Комендантский час для ласточек (Браво) - страница 13

— Фелипа, дочь моя!

Это колотит в двери Марго — коротко подстриженная, тесно упакованная, как все кубинки, в яркие синтетические брюки, со спортивной сумкой «Динамо-Минск» через плечо. Чем-то моя куньядушка-золовушка сильно недовольна. Кстати, «дочь моя» — местное обращение к любой особе женского пола, независимо от возраста и степени родства (так меня называет соседский ребенок, обижаться бессмысленно).
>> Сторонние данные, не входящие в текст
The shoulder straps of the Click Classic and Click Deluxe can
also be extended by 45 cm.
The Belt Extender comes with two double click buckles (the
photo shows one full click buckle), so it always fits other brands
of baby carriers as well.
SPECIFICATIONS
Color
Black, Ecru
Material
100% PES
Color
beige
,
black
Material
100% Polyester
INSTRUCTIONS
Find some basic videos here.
М-да, попробовала бы я сказать своей матери что-то наподобие «Галина, девочка моя…» — нет, не могу даже представить. Или взять это их обращение к незнакомому — оуе, произносится с растяжечкой: ой-е; в Союзе еле отучила мужа от провокационно-угрожающего «паслю-ючай», языковой кальки, на которую белорусские парни мгновенно реагировали боевой стойкой, а он, глупенький, считал их чрезмерно агрессивными.

А вот и причина недовольства Рейнальдовой сестрицы выяснилась: сегодня утром в лавке давали по продуктовой карточке рыбу, а Фелипа, занявшись бельем, проворонила этот действительно уникальный шанс. Работающая Марго вынуждена держать тархеты, свои и детей, у матери: не каждая женщина может позволить себе четыре-пять часов ежедневного стояния в очередях. Мне жалко свекровь и я сочувственно спрашиваю:

— А почему Марго не делает покупки в магазинах свободной торговли?

— В свободной торговле может покупать только буржуазия, такие там цены, — отрезает Фелипа.

— Разве на Кубе есть буржуазия?

— Есть. Это те, кому недостаточно нормированных продуктов.

Мой слабый разум, разморенный жарой, миазмами керосинки и голодом (когда выпрямляюсь, перед глазами темнеет и мелькают оранжевые искры), все же оказывается способным отследить недвусмысленность намека.

— В трудное для революции время, — поучительно продолжает Фелипа, — надо уметь обходиться наименьшим. Есть у тебя сегодня тарелка риса — хорошо, нет — тоже хорошо. Все остальное — мясо, яйца, масло — буржуазная роскошь. Команданте призывает затянуть ремни на последнюю дырку — и каждый сознательный кубинец должен это сделать!

— А если Команданте потребует совсем ничего не есть?

Фелипа гневно вскидывает голову в белых бумажках (и на кой ляд тащила ей из Союза в подарок самые лучшие бигуди?):

— Командантестоит только приказать!Лично я мечтаю об одном: умереть раньше, чем не станет Команданте!


Один русский классик ХХ века как-то заметил, что революцию совершают за несколько часов гении самоограничения, а потом десятилетиями люди поклоняются духу ограниченности — как святыне. Эти слова вспоминаются мне ежедневно за обедом и ужином, состоящим из риса и черной фасоли «конгри», — и это еще очень даже бьен, уверяет меня муж, — я знаю, что он прав. С утра вновь нормальная (нормированная!) жизнь в поисках куска тыквы (если повезет), чтобы сварить из него суп для Карины. Эти вылазки редко заканчиваются успешно: бывалые люди уверяют, что продовольственное снабжение в восточных провинциях поставлено гораздо хуже, чем в столице. Однако в Гавану за товаром не рванешь, помехой тому тархета, будь она неладна, — отоварить ее можно лишь в строго определенном магазине по месту жительства.